Task prompt:
Copy the lines from the one with "2023 till 31 July 2023." to the one with "Science & Technology", substituting "Vaibhav" for "VAIBHAV" and leaving everything else the same.

Transcribed page contents
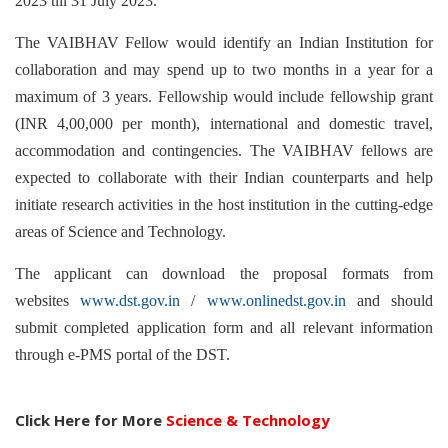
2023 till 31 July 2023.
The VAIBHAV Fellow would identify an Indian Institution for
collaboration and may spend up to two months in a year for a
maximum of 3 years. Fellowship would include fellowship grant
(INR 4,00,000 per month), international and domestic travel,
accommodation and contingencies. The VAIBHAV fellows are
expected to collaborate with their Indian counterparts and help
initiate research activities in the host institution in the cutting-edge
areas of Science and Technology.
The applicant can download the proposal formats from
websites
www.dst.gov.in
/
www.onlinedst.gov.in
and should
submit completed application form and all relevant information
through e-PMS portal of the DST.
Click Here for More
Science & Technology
---
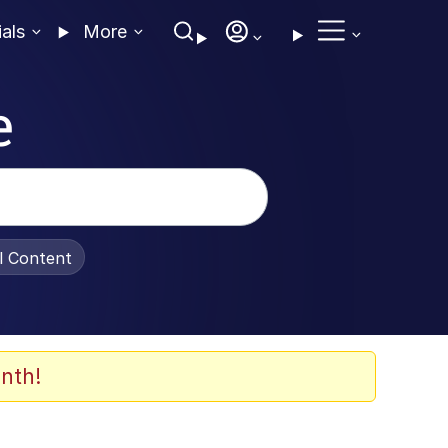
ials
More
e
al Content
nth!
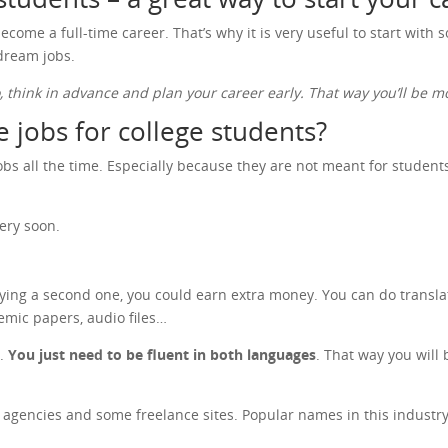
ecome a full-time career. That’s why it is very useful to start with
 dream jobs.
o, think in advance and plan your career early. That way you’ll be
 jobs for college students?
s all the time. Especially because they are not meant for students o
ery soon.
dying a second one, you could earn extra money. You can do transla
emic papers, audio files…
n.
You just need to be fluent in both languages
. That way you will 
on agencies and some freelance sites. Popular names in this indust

Answer to this exercise:
2023 till 31 July 2023.
The Vaibhav Fellow would identify an Indian Institution for
collaboration and may spend up to two months in a year for a
maximum of 3 years. Fellowship would include fellowship grant
(INR 4,00,000 per month), international and domestic travel,
accommodation and contingencies. The Vaibhav fellows are
expected to collaborate with their Indian counterparts and help
initiate research activities in the host institution in the cutting-edge
areas of Science and Technology.
The applicant can download the proposal formats from
websites
www.dst.gov.in
/
www.onlinedst.gov.in
and should
submit completed application form and all relevant information
through e-PMS portal of the DST.
Click Here for More
Science & Technology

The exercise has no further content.